Two years after being acquired by PayPal, digital money transfer service Xoom has a story that it wants the world to know.
Part of that story is around the typical stats that those keeping score want to know — like the fact that active users have increased by more than 30 percent and that transactions per month are up more than 50 percent over those two years. And that the usage of its bill pay service has more than doubled over that period of time, and that 75 percent of its transactions are via mobile.
But it’s what that means to the users of Xoom’s service that needs to be the front-and-center story, Julian King, general manager of Xoom, told Karen Webster – and it’s what has made the Xoom team the most proud over the course of its decade of providing digital money transfer services.
“What we do is much more than a transaction,” King emphasized. “Everything we do touches people’s lives. It’s the money people are using to eat, to pay for the doctor, to pay the water bill without spending an entire day in line. What we do helps people collectively help their families,” adding that the ability to innovate on behalf of those people means that Xoom can make a big and immediately appreciable difference in their lives.
It’s one of the things that King told Webster drew the Xoom team to PayPal. Xoom’s mission to make international funds transfer easy and digital — and to do it at scale — is a natural fit with PayPal’s broader vision of democratizing financial services.
“What gets us up in the morning is the chance to make [the Xoom] platform available to PayPal’s global network of 200 million users.”
The Enhanced Xoom + PayPal Experience
As part of the PayPal enterprise, King said that Xoom has enhanced their digital money transfer value proposition for senders and receivers worldwide – and at scale. Over the last two years, Xoom has enhanced the function of the network itself, building out its breadth and depth and fully integrating the Xoom stack with PayPal to create a seamless, friction-free consumer experience. Xoom has also expanded the number of receiver countries to 67, adding 12 in 2017 alone. Part of their network enhancements also include two-way flow by enabling a “request money” feature.
Among their more interesting adds, King noted, has been its high-value transfer product, which increases the cap on transactions from $3,000 to $10,000. This capability provides senders with the ability to send direct funds for a variety of larger-ticket purchases, such as tuition for education, medical treatments and down payments on homes and cars. Raising the cap makes it possible for consumers to more easily and quickly move those larger sums of money, and very likely at a lower cost than other available alternatives.
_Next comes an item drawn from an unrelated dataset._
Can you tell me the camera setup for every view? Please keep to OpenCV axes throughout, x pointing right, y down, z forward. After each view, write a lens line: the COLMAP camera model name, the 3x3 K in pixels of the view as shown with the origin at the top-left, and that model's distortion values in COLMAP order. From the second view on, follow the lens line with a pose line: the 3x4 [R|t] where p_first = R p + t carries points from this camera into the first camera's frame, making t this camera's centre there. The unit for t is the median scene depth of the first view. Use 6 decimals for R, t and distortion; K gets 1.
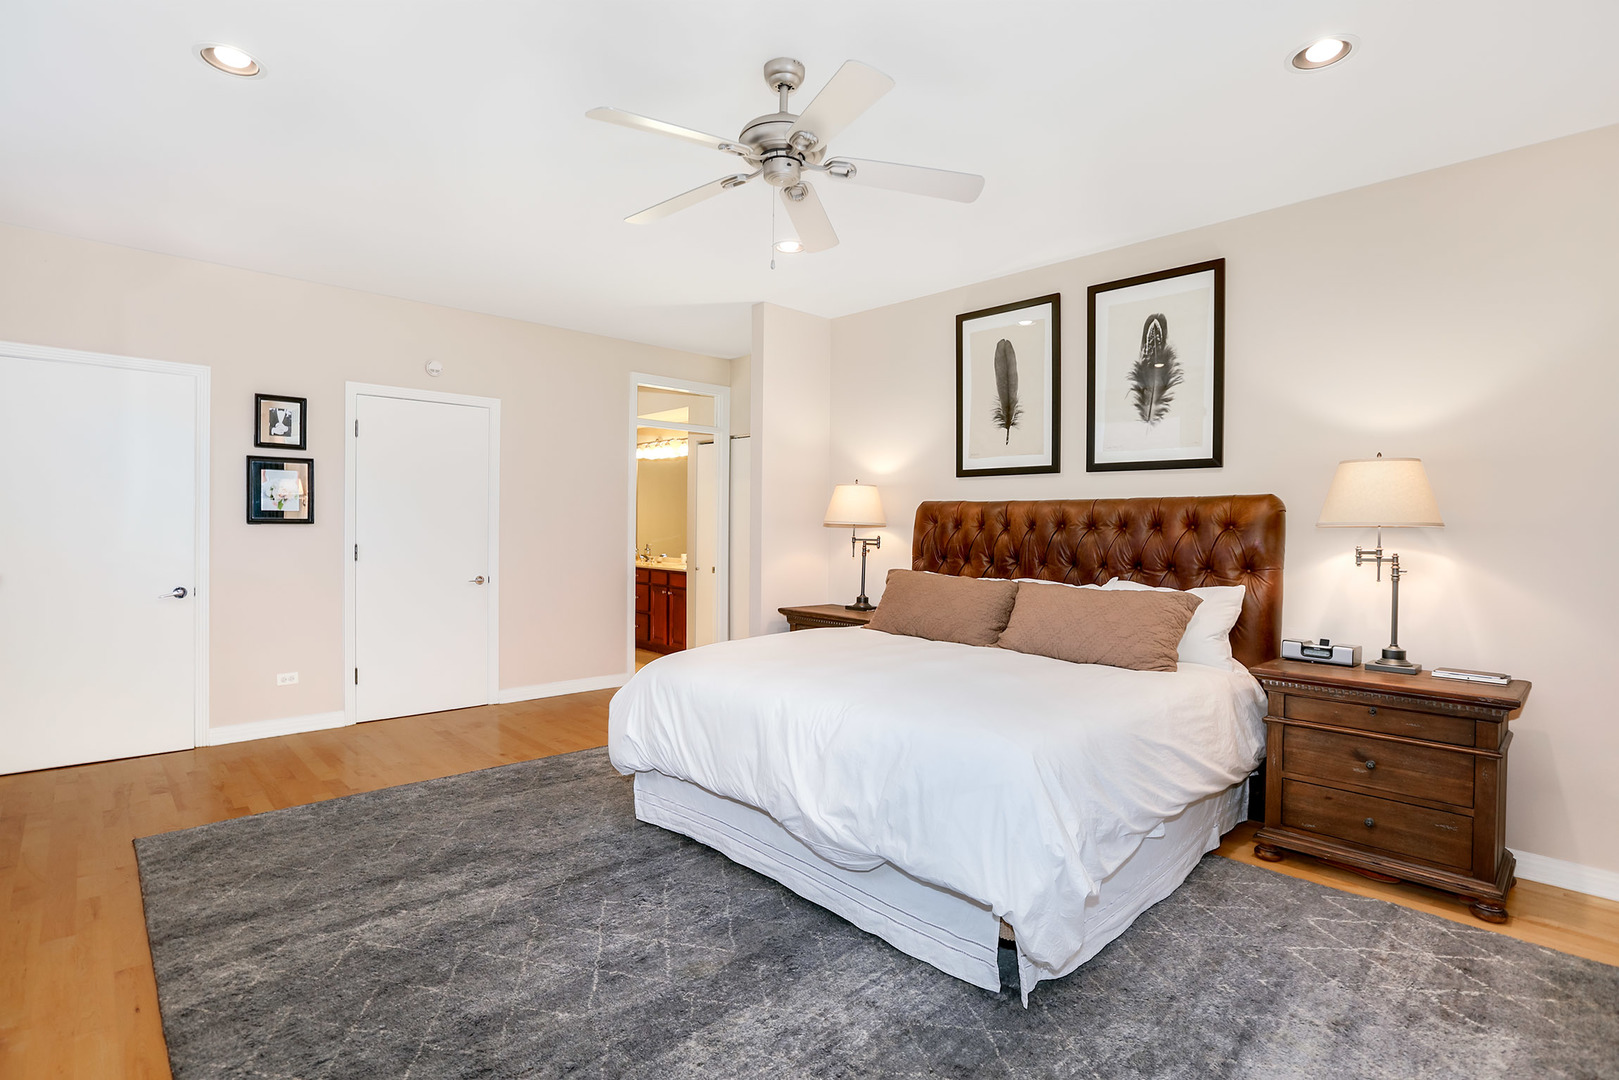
lens RADIAL K [[801.8, 0, 799.0], [0, 801.8, 543.9], [0, 0, 1]] dist [-0.068549, 0.032109]
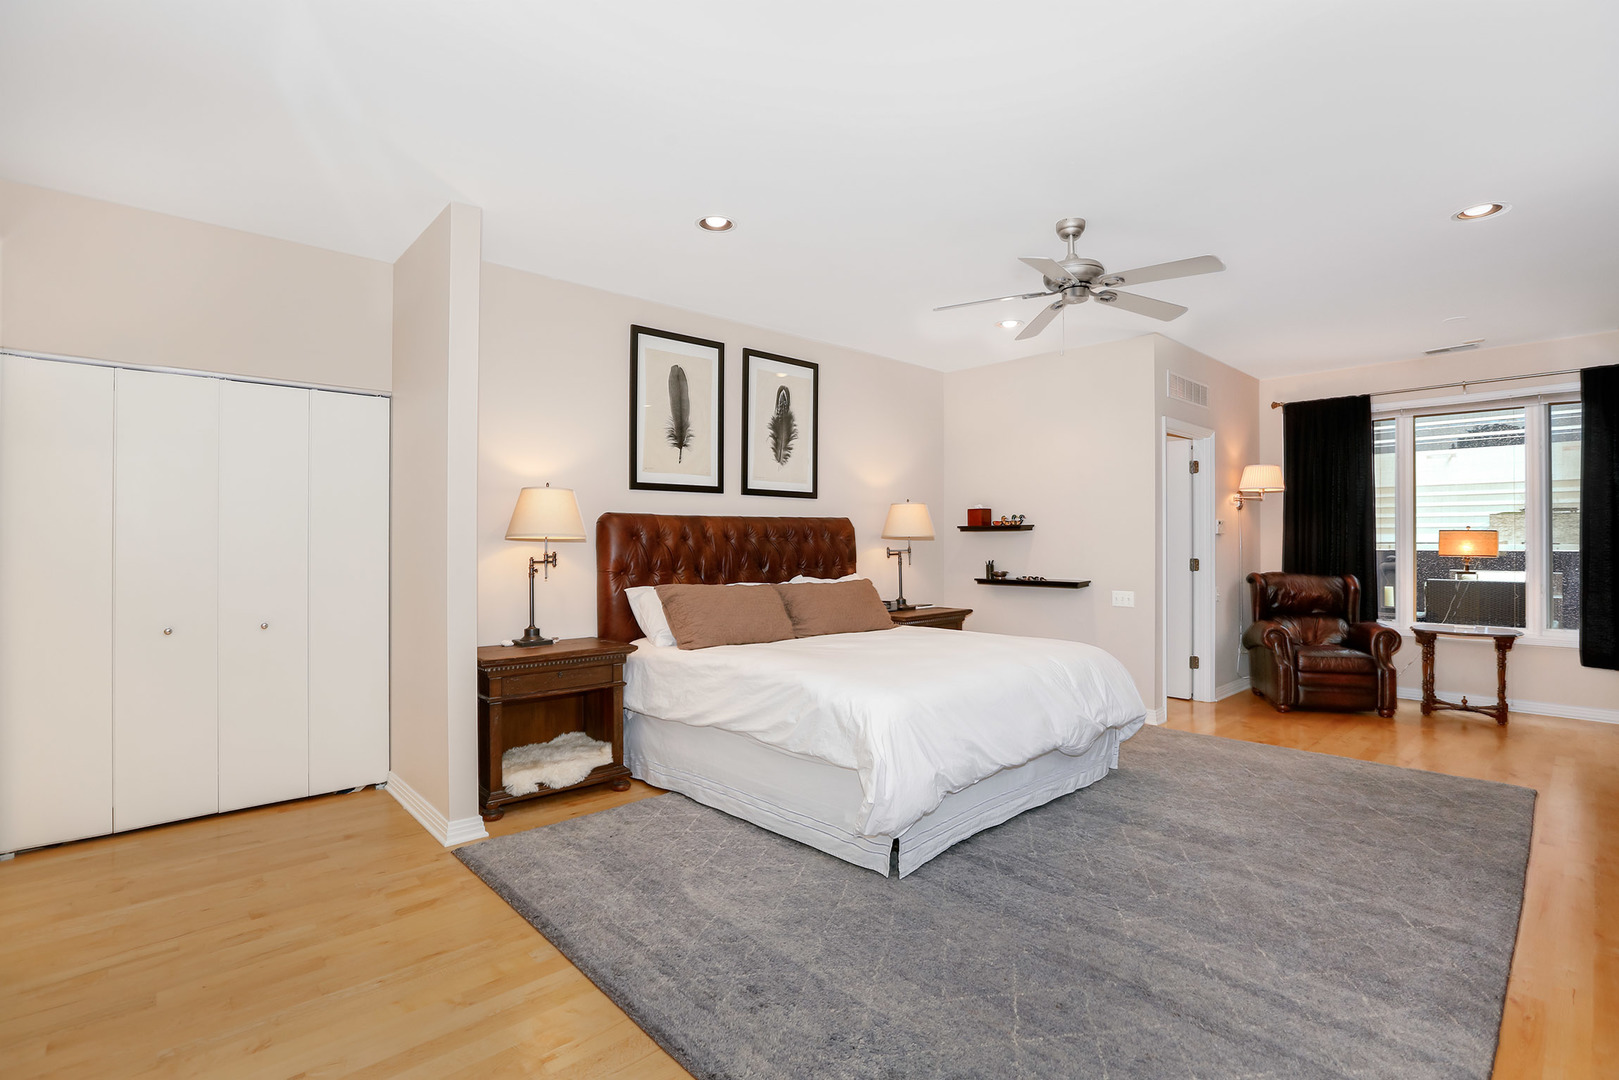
lens RADIAL K [[801.8, 0, 799.0], [0, 801.8, 543.9], [0, 0, 1]] dist [-0.068549, 0.032109]
pose [[-0.018562, -0.022709, 0.999570, -0.896090], [0.019813, 0.999537, 0.023076, -0.039214], [-0.999631, 0.020233, -0.018103, 0.920497]]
“This was a case where we were able to both better serve our current customer base and extend our base out to customers who may not have considered us in the past because we weren’t able to meet their needs at the higher end of the digital money transfer spectrum,” said King.
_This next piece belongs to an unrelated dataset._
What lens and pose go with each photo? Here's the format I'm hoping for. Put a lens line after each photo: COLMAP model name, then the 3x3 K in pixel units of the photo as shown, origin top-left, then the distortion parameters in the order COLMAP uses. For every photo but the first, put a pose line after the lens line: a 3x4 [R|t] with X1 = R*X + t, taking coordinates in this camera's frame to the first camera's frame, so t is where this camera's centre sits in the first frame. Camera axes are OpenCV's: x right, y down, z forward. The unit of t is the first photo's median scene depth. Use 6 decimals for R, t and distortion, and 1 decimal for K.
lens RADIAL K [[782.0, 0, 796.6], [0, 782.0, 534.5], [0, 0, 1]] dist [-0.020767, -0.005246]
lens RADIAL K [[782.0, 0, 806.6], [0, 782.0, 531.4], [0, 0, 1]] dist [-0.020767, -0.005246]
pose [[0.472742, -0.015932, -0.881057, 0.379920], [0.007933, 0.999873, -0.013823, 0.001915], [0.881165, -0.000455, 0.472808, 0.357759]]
The increase to $10K is a starting point, King said, and will likely increase over time.
The Digital Future
Today, Xoom’s three largest corridors of service mirror the three largest immigration channels to the United States: India, Mexico and the Philippines. That one might expect, given a quick look at what three nations feed the U.S. the largest number of immigrant workers each year.
But for all the things that turn out to be much as expected, King said, there is a good deal more that is far less obvious – because the cross-border transfer market is a very different place than it was a decade, or even five years, ago.
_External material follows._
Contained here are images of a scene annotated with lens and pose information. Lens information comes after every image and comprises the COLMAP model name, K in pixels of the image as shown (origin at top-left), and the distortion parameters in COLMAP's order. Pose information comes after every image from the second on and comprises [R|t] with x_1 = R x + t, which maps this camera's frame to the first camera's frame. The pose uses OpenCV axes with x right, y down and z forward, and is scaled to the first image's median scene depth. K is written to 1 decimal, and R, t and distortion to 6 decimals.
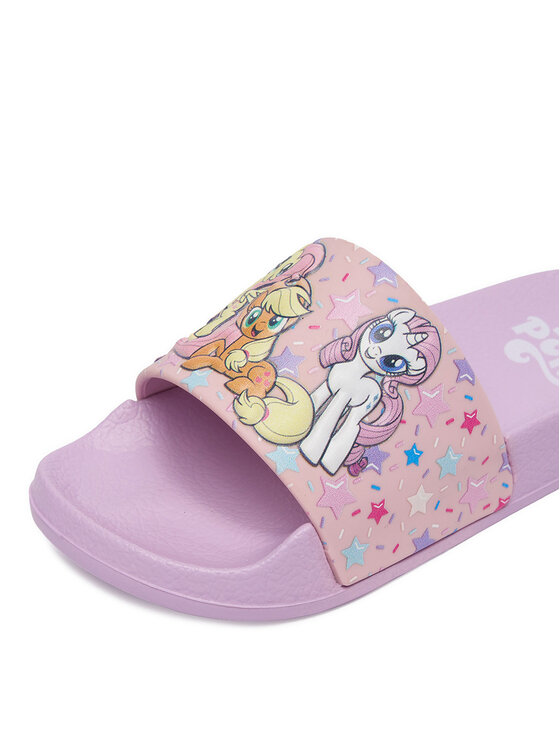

“The primary shift, as we see it, is that cross-border P2P, the business we are in, is at the starting point of a long secular trend, where we see tremendous portions of the world all going digital,” noted King. “[It depends] on the specific cost structures – some corridors are going to move faster than others – but the value proposition is too strong overall to believe anything but that this is happening.”
That change, he said, is still evolving – as the space, which is very fragmented right now – is going to become a lot more consolidated as the cross-border digital funds transfer game is about to scale.
“The business favors scale, which is why everyone has to drive so hard to get there,” King said. “Absent scale, there’s not a lot to do in this business.”
King pointed out that, with PayPal, the ability to enable scale is just the starting point. It’s not difficult to imagine a world where receiver countries become important digital payments and commerce hubs. The ability for Xoom receivers to move money into their PayPal accounts and transact with local merchants, pay bills and shop online, King said, is an important stepping stone into living an easier and more secure digital life in their home country.
“We think that being able to offer a fuller set of solutions is a good idea,” King told Webster. “I think there is a strong secular tailwind that is moving the entire industry digital – first on the sender side, but increasingly on the receiver side as well.”
Plus, he noted, it’s always nice when a firm can be successful at achieving its main goals of making users’ lives easier.
“If you do right by the customer, we’ve always believed the business will follow. It feels great to see that borne out.”